(Beginning of Quoted passage)

# Family Worship



## Smeagol (Jun 28, 2018)

Good Day,

Once my wife and I had our first daughter I began to be convicted and convinced by scripture that I needed to do family worship. This was foreign to me as I was not raised doing family worship. Currently I have a 4yr. old and an 18 month old. 18-month old is normally asleep before we start as she can barely sit still. We plan (as we did with my first kid), to be more dogmatic once the youngest turns 2.

Below is what our current format is Mon-Sun.
We do not have have family worship on Wed. (we go to church for bible study) nor on Sundays because we are gathered with the body the majority of the day (Morning and Evening) and my wife and I do private study while my kids get their naps.

Normal Day of Family Worship:

1. We sing 2-3 songs utilizing YouTube (mostly hymns new and old) videos that I select from our Television. Neither my wife nor myself are are skilled to use instruments (lets not have the instrument debate on this thread). This has also helped my family learn some of the hymns as we are still adjusting to our newly found PCA denomination and local church (went from Calvinistic SBC to PCA).
2. GCP Kids Catechisms for my 4yr. old (she knows 1-35 praise the Lord!)
3. My wife reads aloud a section from the Westminster Standards.
3. I lead a prayer asking the Lord (specifically the Holy Spirit to illumine the text.
4. Scripture Reading with explanation and application.
5. Closing Prayer where my wife and then 4yr. (for training how to pray) open the prayer and I close the prayer.

This has been such a blessing, but at the same time it is a discipline.

1. Does anyone see a major issue with my content, format, or logic?

2. Answer the Poll Question

3. Feel Free to Share your practices.


----------



## Ryan&Amber2013 (Jun 28, 2018)

Wow, that all sounds amazing, brother!. We do morning and evening, but it is much shorter than yours. We read a bit, talk about the passage, pray, and sing a song. 

I don't think family worship is a command, but it best fulfills the other commands given about families loving, serving, and learning about God.

Keep up the great job!


----------



## Smeagol (Jun 28, 2018)

Ryan&Amber2013 said:


> Wow, that all sounds amazing, brother!. We do morning and evening, but it is much shorter than yours. We read a bit, talk about the passage, pray, and sing a song.
> 
> I don't think family worship is a command, but it best fulfills the other commands given about families loving, serving, and learning about God.
> 
> Keep up the great job!


Thanks brother. I know everyone does it differently, which I find interesting (in a good way.


----------



## Steve Curtis (Jun 28, 2018)

Scripture seems to be quite clear about the responsibility of parents to raise their children in the knowledge of the Lord (Gn. 18:19; Deut. 4:9, 6:7, 11:19, 32:46; Pr. 1:8, 4:1ff; Eph. 6:4; etc.), and I take that to mean something akin to intentional family worship, in addition to, more broadly, ongoing, perpetual nurture and counsel in the midst of child-rearing.

(End of Quoted passage)

| Study questions |
1. Reproduce the family worship thread word for word from "3. My wife reads" to "explanation and application.".
2. In the family worship thread, on which two days of the week does the first poster's family not hold family worship?
3. Carry the family worship thread forward, picking up right after its final sentence.

(Beginning of Dataset content)

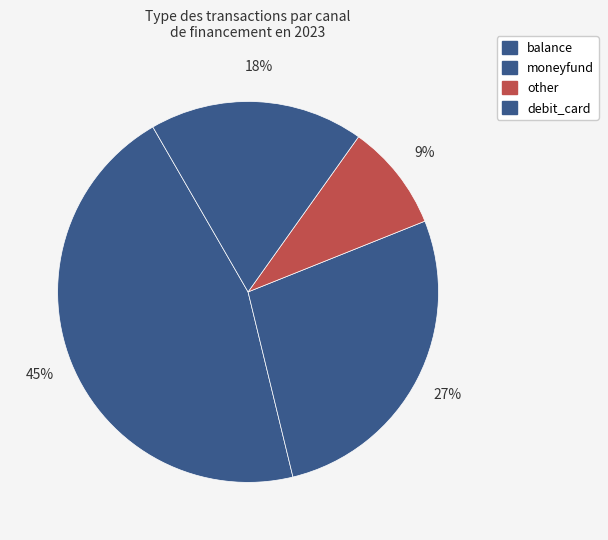

How many slices are in this pie chart?

4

(End of Dataset content)

| Answers to the exercises |
1.
3. My wife reads aloud a section from the Westminster Standards.
3. I lead a prayer asking the Lord (specifically the Holy Spirit to illumine the text.
4. Scripture Reading with explanation and application.

2. Wednesday and Sunday.

3.
We have a 2-year-old and a 3-year-old, and our nightly family worship looks like this: Scripture reading, catechesis, singing of a Psalm, and prayer. I would say that the form is not as important as the substance; just make sure that you are introducing your children to the Bible, prayer, and – especially – that you are letting him/her hear you asking God for forgiveness for your own sinfulness and praising God for His faithfulness.


----------



## Stephen L Smith (Jun 29, 2018)

Reformation Heritage Books have been promoting this very comprehensive work Family Worship Bible Commentary: 3 Volume Set


----------



## Edward (Jun 29, 2018)

Grant.Jones said:


> Answer the Poll Question



You could get a job with the media or a political organization with your skill in wording a push poll.

Reactions: Funny 2


----------



## NaphtaliPress (Jun 29, 2018)

For those who are saying it is not a sin to neglect it, why do you conclude that (having a family is presumed of course)? If it is established that it is a duty per the fourth command (at least), as it has been by Reformed theologians, then to neglect it is a sin. Correct? Durham for instance has a substantial excuses on this subject in his treatment of the fourth commandment.

Reactions: Like 2


----------



## earl40 (Jun 29, 2018)

Though I answered yes I think a definition of what is entailed in family worship would be apropos in the question. Take for instance the idea of bowing ones head in worship before meals. While I think it is fine to do such in ones house I personally do not encourage such outside of the home. Am I not still worshipping Our Lord if I say a word of thankfulness to Him before a meal at McDonalds?


----------



## Smeagol (Jun 29, 2018)

Set[/QUOTE]


Edward said:


> You could get a job with the media or a political organization with your skill in wording a push poll.


Haha I do work for the FDA


----------



## Smeagol (Jun 29, 2018)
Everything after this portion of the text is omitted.